Departure at 8 am from the Viazul station. There are two stops before arriving in Camaguëy. The bus driver almost honked at everyone on the road. Either it is cars or cyclists that are in the way, or friends & colleagues.
The landscape is flat all around. The province is the richest in Cuba and is self sufficient. There is cattle in the fields in the middle, and rice in the South.
In the North, where are the Cayo, the tourism is being developed by the state. There is an ongoing project to build 50 000 rooms on beaches currently virgin with only white sand and transparent water.
At the bus station, a woman hearing speaking French asked *Montréal*, upon replying *Paris*, she said *you are nice for a Parisian*.
The casa is located in the inner centre of the city. The landlord says Camaguëy is the most interesting in Cuba. It is its 3rd largest city and is home to the largest park inside a city in Cuba. The city has changed locations twice before settling here. The streets are complicated by design. In the old times, it was used to complicate the penetration of pirates in the city. It also has many dead-ends for the same reason. The inner centre looks very European.
There are many churches in the city, however, they are closed when it is not time for the mass.
There are many more things to do in he city than being indicated in the guides. The city does not see as many tourists as the other major cities in Cuba.
At the casa, they receive the television from Venezuela. They say the information is better there. Lots of people in Cuba get the TV from another country. It is black market, expensive and it is a subscription to the person who installed the service. The government only checks from time to time. As I was told, *they [the government] cut the cables of the device* when they find out. It looks like lots of people are doing the same thing (almost all the casas I've been to) but not all are saying it.
Another tour in the city before taking the bus at 1.20 pm. The journey to Santiago is the longest of the trip. It is also the only one that will have a night part.

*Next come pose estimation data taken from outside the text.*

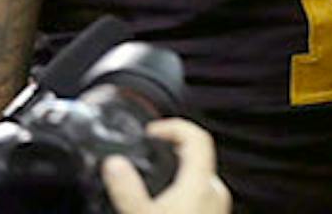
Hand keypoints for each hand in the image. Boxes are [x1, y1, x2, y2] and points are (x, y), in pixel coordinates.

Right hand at [101, 119, 229, 213]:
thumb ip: (127, 189)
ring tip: (153, 173)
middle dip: (172, 147)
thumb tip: (114, 163)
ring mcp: (217, 206)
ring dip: (176, 169)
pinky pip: (199, 193)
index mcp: (201, 183)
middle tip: (149, 149)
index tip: (153, 130)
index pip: (197, 136)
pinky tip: (163, 200)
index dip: (174, 126)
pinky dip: (181, 187)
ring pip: (198, 175)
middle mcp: (215, 192)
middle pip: (197, 154)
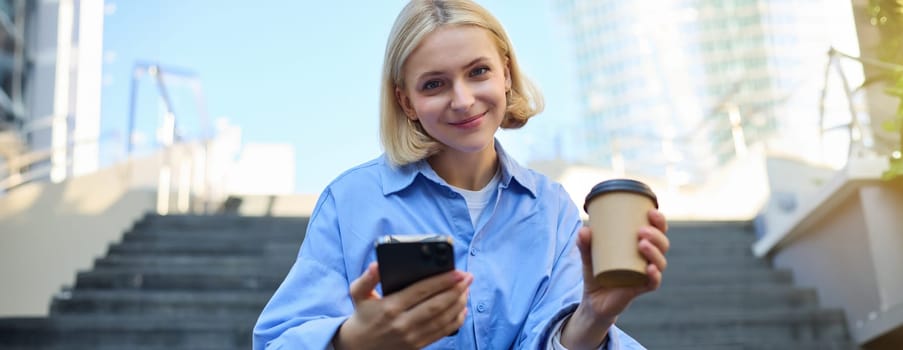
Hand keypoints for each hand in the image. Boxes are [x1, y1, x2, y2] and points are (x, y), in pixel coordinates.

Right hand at [332, 263, 471, 349]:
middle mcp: (402, 323)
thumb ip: (367, 278)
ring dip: (459, 303)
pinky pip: (442, 332)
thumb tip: (376, 265)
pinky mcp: (418, 345)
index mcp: (390, 307)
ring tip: (467, 289)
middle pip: (437, 305)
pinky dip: (456, 320)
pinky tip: (462, 308)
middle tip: (468, 277)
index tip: (457, 272)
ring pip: (443, 319)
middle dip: (456, 290)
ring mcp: (412, 337)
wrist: (359, 347)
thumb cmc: (363, 315)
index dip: (442, 280)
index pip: (421, 291)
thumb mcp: (358, 294)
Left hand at [561, 209, 669, 349]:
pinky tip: (650, 269)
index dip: (659, 221)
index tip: (651, 211)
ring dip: (655, 252)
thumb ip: (584, 243)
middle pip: (662, 245)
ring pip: (660, 262)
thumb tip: (584, 230)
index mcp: (640, 246)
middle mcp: (648, 259)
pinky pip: (653, 283)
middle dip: (656, 235)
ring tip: (642, 244)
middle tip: (641, 230)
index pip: (657, 231)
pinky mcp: (640, 289)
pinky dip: (654, 276)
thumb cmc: (596, 271)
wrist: (593, 300)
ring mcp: (645, 274)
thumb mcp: (588, 255)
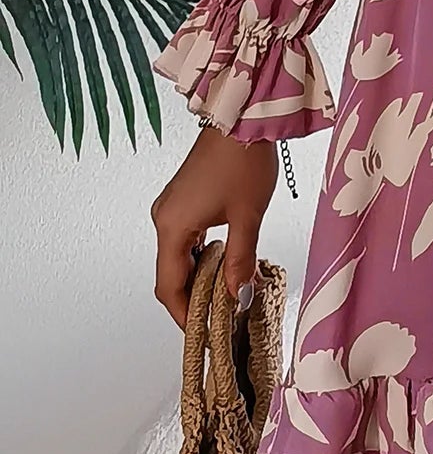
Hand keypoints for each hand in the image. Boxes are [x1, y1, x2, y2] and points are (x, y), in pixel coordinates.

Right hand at [150, 125, 278, 329]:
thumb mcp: (248, 217)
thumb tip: (237, 296)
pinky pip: (184, 240)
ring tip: (225, 296)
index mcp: (172, 228)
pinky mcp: (182, 200)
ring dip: (198, 278)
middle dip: (192, 300)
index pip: (168, 286)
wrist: (240, 119)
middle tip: (219, 320)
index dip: (184, 315)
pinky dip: (200, 258)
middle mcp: (163, 219)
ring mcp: (170, 208)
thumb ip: (241, 260)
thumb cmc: (244, 163)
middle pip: (169, 274)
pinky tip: (223, 265)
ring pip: (177, 257)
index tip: (204, 334)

At the Gran Hotel, there is a mirador which gives a very nice view on the city. It is almost as top of the towers of the churches. The tiles are red and made of local clay.
At the Viazul station, it is possible to book the ticket just before boarding. This is working fine when leaving from Camaguëy as it is not a common stop. It is the same bus as yesterday, the one that left Trinidad in the morning. For some journeys, it is best to book as soon as arriving in the city. While Cubanacan is a transfer service offered in hotels, Viazul is a regular service, stopping at the different *estación de ómnibus* on the way. 5 to 10 minutes stop. Bathrooms are 1 CUC! There is also EON, the standard line for Cubans since it is less expensive. The buses are older and most likely not air-conditioned. Talking about air conditioning, it is really cold in the busses, and it is better to get a blanket. Talking at a casa about it, I was told that they couldn't tune it. What's the point of going to a warm country during winter if it is to be dressed like over there?
It can happen that the driver stops in the middle of the road to pick a few people. All of them seem to work for the government though. There are other people who are shaking bills on the side of the ride with the hope someone will pick them for a ride.
Before the sunset, which happened soon after leaving Las Tunas, the landscape is still the same. It will change later on when entering the area of Santiago de Cuba, where there is another mountain range.
Two more stops in Holguin and Bayamo before arriving in Santiago two hours and a half late. The highway A-1 to Santiago has only the inbound part being built on almost half of its length. The remaining part has both sides, but the road condition is not at its best and it is hard to tell that it is a highway!
The casa is huge compared to all others! It has a nice terrace on the rooftop which gives a view on the city.